I am pleased to move the motion in my name and that of the Leader of the Opposition. We celebrate and support our high streets—their independent shops, the warm refuge they provide from loneliness, and the way that they incubate new business. They bring us together as communities, provide markets for local farmers and food producers, offer venues for street festivals and often afford young people their first step on the career ladder, but across Britain’s high streets, the lights are dimming, the laughter in our pubs is falling silent, and shutters on shops are coming down for the last time. When high streets thrive, communities thrive. When our high streets retreat, so does civic society. We Conservatives profoundly value our high street enterprises, which is why one of our first actions in government will be to abolish business rates for thousands of retail, hospitality and leisure businesses.

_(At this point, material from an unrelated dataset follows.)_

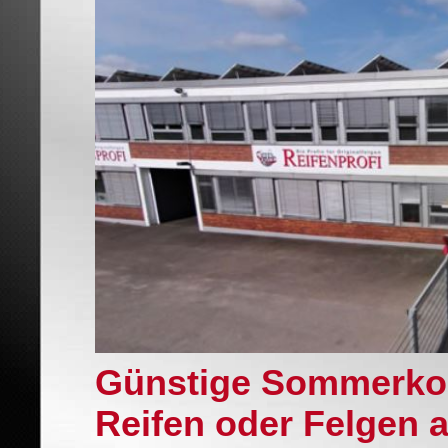
Günstige Sommerkom
Reifen oder Felgen a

In July, the Chancellor said that she will make the UK
“the best place to start and grow a business”.—[Official Report, 29 July 2024; Vol. 752, c. 1051.]
Well, goodness me, she has an odd way of showing it! In her very first Budget, the Chancellor slapped businesses with a £25 billion tax raid, and with a national insurance jobs tax, which hit high-street businesses the hardest, and meant that it cost business owners more simply to give someone a job.